Do you have control of (or access to) the remote machine?
If you do, then you can use wireshark to find out the TTL on
every packet that leaves that machine, then on your local machine you can use
wireshark to find the TTL of packets received from that machine – the difference
is the number of hops.
If you don’t have control of the remote machine you can try
googling for the default TTL for the OS on that box, and if you don’t know the
OS you can work on the assumption that the default TTL is a power of 2.
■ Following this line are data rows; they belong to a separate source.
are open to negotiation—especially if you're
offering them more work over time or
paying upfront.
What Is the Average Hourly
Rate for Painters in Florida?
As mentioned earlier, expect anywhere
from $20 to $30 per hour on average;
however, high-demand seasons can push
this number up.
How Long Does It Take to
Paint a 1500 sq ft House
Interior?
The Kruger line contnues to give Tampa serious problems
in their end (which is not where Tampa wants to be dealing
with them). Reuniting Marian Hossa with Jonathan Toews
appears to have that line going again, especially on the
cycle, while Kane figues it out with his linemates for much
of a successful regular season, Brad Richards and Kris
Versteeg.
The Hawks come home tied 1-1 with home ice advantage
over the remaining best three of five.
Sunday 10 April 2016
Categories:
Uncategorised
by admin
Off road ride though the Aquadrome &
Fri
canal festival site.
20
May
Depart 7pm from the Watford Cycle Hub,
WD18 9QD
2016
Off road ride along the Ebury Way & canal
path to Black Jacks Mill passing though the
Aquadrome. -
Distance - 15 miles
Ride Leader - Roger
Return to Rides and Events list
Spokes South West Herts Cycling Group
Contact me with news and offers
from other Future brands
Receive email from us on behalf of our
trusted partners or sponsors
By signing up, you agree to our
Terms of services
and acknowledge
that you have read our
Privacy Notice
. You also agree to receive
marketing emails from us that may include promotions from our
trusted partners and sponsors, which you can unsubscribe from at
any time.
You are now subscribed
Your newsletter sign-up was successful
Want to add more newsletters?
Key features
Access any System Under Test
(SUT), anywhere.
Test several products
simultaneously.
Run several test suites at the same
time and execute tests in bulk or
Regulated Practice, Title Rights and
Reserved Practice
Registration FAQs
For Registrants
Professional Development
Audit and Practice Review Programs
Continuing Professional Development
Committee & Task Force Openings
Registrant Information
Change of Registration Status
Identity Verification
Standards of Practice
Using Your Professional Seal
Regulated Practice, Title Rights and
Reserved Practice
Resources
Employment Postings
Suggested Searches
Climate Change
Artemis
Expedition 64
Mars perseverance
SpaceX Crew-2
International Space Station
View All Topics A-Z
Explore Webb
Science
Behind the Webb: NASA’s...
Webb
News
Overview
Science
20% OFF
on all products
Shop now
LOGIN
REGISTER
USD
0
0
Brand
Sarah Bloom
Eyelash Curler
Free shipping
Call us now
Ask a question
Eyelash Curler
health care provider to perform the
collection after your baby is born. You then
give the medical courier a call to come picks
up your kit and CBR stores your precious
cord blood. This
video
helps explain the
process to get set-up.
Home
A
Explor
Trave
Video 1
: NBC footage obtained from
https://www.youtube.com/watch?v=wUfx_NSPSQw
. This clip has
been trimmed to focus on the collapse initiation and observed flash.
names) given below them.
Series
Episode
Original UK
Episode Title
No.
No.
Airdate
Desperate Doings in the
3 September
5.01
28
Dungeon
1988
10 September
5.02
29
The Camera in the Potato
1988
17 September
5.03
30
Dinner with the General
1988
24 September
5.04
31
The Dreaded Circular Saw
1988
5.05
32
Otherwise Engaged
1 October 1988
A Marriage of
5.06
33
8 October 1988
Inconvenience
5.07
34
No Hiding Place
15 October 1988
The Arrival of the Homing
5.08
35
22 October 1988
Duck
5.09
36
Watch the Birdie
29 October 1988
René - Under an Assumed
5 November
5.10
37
Of course, if there is something like a NAT in the way then you can’t
do it.
Jim
From: wireshark-users-bounces@xxxxxxxxxxxxx
[mailto:wireshark-users-bounces@xxxxxxxxxxxxx] On Behalf Of Syed Faraz
Hasan
Sent: 30 January 2009 15:57
To: wireshark-users@xxxxxxxxxxxxx
Subject: [Wireshark-users] Counting no of hops to remote IP address?
I
want to calculate the number of hops from my PC to some remote one. I am doing
it using the tracert DOS command. For example, I want to count the no of hops
to address 84.53.138.41. When I use tracert, it fails after reaching 193.63.68.1
address on 5th hop. My network administrator says its because it is
administratively prohibited.
Can
some one help me on this, preferably through wireshark.